2 The procedure
2.1.1 Cerebral palsy encompasses different brain disorders originating during fetal development, birth or early childhood. It is associated with abnormalities of movement, balance and posture, language and vision. Lower limb spasticity affects 80% of people with cerebral palsy. This can impair walking and sitting, and can cause discomfort, cramps and spasms.
2.1.2 Current treatments include oral muscle relaxant medication, orthotic devices, physiotherapy, and repeated intramuscular injections of botulinum toxin. Surgical procedures include tendonotomy, tendon lengthening, peripheral neurotomy, osteotomy, electrical stimulation of the muscles or dorsal spinal cord, and continuous intrathecal baclofen infusion.
2.2.1 The aim of selective dorsal rhizotomy is to achieve a long-term reduction in sensory input to the sensory–motor reflex arcs responsible for increased muscle tone, by dividing some of the lumbar sensory nerve roots.
2.2.2 With the patient under general anaesthesia, a laminectomy of one or more vertebrae is performed to expose the dural sac, which is opened to display the spinal conus with or without the cauda equina. Intraoperative neurophysiological assessment is commonly used to identify the sensory nerve rootlets judged to be most responsible for the excess motor tone. Selected sensory rootlets are divided, preserving some sensory supply and the motor roots responsible for voluntary movements.
2.2.3 Intensive physiotherapy and aftercare is usually given for several months after the procedure. Patients who were previously able to walk may have to learn different walking skills.
Sections 2.3 and 2.4 describe efficacy and safety outcomes from the published literature that the Committee considered as part of the evidence about this procedure. For more detailed information on the evidence, see the overview.
2.3.1 A non-randomised comparative study of 142 patients treated by the procedure (n = 71) or intrathecal baclofen pump (ITBP) (n = 71) reported improvements in Modified Ashworth Scale scores (measures muscle tone on a scale from 0 to 5; lower score indicates lower muscle tone) of −2.52 and −1.23 points respectively at 1-year follow-up (p < 0.0001).
2.3.2 A non-randomised comparative study of 108 patients treated by the procedure plus physiotherapy or physiotherapy alone reported mean improvements in Gross Motor Function Measure (GMFM) score (higher score indicates better gross motor functioning) from baseline of 87 to 92 and 89 to 91 respectively at 20-month follow-up (p < 0.05 for both groups from baseline).

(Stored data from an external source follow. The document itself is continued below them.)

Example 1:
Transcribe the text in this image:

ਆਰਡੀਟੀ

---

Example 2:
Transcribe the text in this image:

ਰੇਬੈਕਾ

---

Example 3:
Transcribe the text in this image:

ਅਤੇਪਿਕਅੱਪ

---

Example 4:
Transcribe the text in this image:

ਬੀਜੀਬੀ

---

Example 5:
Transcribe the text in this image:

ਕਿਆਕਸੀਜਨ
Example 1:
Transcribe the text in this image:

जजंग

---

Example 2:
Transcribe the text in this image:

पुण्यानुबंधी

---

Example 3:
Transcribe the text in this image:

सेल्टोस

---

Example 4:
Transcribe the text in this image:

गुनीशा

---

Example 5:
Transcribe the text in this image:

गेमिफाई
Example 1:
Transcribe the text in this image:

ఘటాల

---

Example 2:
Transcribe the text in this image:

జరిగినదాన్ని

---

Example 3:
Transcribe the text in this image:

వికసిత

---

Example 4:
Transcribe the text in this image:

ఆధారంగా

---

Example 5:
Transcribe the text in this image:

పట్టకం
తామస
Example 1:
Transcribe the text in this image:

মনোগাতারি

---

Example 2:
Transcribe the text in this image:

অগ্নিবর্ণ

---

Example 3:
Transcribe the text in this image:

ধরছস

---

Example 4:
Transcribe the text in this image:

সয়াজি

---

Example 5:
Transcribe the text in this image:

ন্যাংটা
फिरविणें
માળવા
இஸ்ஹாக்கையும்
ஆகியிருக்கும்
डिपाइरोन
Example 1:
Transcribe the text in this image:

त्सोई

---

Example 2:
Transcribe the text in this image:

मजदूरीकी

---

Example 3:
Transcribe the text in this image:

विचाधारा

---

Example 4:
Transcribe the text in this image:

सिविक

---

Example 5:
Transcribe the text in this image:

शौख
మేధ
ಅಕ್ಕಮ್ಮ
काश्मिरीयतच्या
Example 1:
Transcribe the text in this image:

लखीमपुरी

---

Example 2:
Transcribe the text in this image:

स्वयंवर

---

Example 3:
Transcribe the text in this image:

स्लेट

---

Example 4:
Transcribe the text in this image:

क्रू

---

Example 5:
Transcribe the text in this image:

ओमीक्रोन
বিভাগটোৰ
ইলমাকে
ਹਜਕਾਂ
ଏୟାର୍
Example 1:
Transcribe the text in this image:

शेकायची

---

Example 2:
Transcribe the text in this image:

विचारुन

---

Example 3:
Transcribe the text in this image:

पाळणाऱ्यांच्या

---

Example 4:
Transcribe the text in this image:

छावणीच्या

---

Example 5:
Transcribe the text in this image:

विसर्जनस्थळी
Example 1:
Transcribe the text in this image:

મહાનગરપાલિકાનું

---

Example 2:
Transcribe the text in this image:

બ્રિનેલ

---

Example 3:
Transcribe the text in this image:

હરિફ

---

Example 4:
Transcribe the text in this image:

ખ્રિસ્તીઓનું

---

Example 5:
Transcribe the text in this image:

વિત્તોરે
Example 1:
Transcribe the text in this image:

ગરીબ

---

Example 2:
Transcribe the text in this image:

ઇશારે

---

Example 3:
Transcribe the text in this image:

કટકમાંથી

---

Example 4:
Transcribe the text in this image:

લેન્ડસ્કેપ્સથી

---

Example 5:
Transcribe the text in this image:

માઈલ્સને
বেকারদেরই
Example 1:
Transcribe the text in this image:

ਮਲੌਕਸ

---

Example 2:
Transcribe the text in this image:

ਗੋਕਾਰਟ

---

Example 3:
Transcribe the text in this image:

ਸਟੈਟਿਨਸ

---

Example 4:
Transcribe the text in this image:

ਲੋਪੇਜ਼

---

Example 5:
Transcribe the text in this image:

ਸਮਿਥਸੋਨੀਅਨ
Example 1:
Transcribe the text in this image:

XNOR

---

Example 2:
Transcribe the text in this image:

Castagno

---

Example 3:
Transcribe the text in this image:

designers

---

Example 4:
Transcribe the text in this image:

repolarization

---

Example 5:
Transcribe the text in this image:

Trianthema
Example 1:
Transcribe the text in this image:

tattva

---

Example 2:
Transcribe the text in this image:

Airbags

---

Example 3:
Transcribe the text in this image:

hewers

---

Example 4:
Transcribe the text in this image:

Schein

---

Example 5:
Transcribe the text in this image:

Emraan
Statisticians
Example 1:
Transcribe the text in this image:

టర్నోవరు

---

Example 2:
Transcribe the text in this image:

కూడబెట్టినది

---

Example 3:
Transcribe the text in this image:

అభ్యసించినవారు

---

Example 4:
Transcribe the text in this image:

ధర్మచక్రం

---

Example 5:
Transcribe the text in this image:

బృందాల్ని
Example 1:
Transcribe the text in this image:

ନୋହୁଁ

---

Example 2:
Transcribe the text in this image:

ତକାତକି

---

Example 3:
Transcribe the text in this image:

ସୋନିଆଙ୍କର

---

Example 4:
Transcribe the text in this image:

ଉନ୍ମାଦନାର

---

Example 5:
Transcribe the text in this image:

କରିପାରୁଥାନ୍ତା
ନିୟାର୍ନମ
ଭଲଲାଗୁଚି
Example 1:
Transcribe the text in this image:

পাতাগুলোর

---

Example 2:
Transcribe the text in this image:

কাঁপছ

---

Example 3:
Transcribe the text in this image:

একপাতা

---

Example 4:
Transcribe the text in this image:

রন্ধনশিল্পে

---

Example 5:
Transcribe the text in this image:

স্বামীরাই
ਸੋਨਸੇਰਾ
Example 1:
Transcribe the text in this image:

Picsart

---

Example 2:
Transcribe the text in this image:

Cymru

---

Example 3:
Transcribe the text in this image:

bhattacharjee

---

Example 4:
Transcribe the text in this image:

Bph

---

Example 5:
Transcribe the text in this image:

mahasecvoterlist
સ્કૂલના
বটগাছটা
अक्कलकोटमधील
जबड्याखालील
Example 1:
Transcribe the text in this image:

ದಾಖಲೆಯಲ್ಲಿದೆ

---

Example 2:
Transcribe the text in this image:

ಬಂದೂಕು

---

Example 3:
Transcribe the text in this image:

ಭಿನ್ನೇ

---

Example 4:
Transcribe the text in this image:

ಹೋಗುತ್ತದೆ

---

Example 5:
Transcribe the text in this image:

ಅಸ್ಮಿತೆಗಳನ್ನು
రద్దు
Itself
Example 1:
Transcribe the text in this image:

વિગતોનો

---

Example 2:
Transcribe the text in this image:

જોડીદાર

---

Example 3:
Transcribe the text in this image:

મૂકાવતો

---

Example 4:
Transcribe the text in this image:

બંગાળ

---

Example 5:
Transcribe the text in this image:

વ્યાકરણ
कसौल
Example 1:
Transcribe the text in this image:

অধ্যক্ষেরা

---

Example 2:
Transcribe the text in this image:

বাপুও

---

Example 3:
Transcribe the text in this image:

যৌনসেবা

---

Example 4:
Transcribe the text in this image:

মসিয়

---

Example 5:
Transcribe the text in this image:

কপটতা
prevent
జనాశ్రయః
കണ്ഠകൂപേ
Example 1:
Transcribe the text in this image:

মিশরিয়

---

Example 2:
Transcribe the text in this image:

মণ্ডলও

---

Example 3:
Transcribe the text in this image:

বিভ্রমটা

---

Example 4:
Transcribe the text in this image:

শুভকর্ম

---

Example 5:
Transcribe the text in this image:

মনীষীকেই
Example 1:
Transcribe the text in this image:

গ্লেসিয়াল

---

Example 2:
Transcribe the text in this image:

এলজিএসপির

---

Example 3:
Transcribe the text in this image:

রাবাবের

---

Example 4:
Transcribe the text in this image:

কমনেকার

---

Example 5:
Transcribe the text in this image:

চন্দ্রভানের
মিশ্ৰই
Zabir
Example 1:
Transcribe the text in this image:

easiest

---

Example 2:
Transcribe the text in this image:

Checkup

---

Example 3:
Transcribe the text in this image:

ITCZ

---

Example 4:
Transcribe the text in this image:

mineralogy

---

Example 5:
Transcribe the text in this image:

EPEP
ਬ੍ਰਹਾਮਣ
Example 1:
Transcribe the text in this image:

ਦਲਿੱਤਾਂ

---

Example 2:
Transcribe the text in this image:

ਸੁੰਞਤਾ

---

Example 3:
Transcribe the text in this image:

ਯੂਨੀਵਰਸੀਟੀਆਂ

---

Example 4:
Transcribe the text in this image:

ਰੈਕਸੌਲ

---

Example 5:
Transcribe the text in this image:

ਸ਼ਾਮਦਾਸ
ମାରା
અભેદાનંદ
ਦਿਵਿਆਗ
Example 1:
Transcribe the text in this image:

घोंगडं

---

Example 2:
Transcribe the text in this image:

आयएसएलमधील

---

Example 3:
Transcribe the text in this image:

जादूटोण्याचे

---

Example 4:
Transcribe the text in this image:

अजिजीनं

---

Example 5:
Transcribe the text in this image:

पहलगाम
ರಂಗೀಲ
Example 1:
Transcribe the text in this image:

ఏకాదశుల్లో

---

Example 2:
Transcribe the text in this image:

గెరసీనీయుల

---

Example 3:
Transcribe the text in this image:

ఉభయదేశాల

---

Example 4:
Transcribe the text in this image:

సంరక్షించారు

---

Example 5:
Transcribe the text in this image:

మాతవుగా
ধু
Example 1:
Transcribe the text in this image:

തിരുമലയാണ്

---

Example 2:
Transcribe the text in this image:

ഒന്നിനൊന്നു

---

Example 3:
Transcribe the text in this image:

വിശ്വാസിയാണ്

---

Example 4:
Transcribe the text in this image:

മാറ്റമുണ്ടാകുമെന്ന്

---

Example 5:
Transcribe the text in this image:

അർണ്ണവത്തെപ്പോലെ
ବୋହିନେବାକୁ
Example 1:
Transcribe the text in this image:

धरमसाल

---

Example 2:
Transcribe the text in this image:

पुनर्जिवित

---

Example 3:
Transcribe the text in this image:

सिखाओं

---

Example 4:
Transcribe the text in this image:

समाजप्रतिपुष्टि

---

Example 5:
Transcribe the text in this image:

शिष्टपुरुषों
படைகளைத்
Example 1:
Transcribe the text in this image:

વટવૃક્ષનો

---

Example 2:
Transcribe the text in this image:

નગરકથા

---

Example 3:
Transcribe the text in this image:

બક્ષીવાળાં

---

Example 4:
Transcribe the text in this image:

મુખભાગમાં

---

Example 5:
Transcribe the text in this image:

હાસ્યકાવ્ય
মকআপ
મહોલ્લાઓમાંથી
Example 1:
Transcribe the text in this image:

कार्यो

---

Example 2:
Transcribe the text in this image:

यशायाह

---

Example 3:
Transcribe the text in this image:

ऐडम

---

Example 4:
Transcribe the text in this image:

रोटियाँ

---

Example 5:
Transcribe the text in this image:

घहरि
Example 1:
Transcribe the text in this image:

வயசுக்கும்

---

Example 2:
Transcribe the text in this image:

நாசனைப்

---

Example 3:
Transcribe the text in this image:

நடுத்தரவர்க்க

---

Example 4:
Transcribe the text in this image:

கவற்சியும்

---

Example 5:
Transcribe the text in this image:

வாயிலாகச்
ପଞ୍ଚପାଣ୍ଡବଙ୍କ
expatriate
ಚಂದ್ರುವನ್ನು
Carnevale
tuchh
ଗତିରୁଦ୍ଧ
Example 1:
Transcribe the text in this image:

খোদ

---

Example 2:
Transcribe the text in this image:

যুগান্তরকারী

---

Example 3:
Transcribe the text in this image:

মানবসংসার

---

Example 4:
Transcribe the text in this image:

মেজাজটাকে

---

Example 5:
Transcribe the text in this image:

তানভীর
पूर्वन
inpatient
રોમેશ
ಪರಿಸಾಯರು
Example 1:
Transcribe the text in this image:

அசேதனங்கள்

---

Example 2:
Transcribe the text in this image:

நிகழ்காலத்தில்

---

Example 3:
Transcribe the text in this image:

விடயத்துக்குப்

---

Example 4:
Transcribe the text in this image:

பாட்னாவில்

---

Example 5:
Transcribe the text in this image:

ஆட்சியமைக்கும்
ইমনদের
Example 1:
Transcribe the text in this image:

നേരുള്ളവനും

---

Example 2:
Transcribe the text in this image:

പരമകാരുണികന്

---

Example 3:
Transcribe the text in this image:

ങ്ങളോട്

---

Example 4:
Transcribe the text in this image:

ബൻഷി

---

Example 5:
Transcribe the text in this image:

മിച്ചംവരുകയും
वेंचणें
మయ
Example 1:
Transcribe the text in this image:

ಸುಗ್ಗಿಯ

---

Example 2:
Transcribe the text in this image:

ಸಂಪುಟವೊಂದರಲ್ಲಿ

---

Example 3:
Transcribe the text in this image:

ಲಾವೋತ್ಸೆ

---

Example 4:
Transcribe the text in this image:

2.3.3 The non-randomised comparative study of 142 patients treated by the procedure or ITBP reported that 94% and 96% of parents respectively were satisfied at 1-year follow-up (absolute figures not stated) (p = 0.71).
2.3.4 The Specialist Advisers listed key efficacy outcomes as reduction in lower limb spasticity, reduction in number of subsequent orthopaedic procedures, improved gross motor function, improved gait and walking, improved level of independence and quality of life.
2.4.1 Radiologically observed scoliosis was reported in 9% (5/58) of patients who had laminectomy and 1% (2/150) of patients who had laminoplasty in the case series of 208 patients at a mean follow-up of 4.2 years. The percentage of patients with scoliosis pre-operatively was not stated. Case series of 105, 98 and 30 patients reported scoliosis of 10° or more in 55% at 4.3 years, in 43% at 5.8 years, and scoliosis of less than 35° in 50% at 21.4 years respectively.
2.4.2 In a case series of 61 patients, 4 patients developed spondylolysis and grade-I spondylolisthesis between 3 and 5 years after the procedure.
2.4.3 Urinary retention due to decreased bladder tone and hyporeflexia was reported in 10% (20/208) of patients in the case series of 208 patients. This resolved spontaneously within 4 weeks in 18 patients but 2 patients had long term urinary incontinence because of atonic bladder.
2.4.4 The Specialist Advisers considered theoretical adverse events to include death, worsening motor function and/or paraplegia, wound infection, meningitis, cerebrospinal fluid leakage, dislocation of the hip(s), back pain, constipation, weakness, chronic pain, and late arachnoiditis and/or syringomyelia.
2.5.1 The Committee noted that most of the evidence for this procedure relates to children aged 4–10 years. The Committee also noted that this procedure and patient selection for it are still evolving. Several commentators recommend limited laminectomy to reduce the risk of late spinal deformity, and others question the need for intraoperative neurophysiology.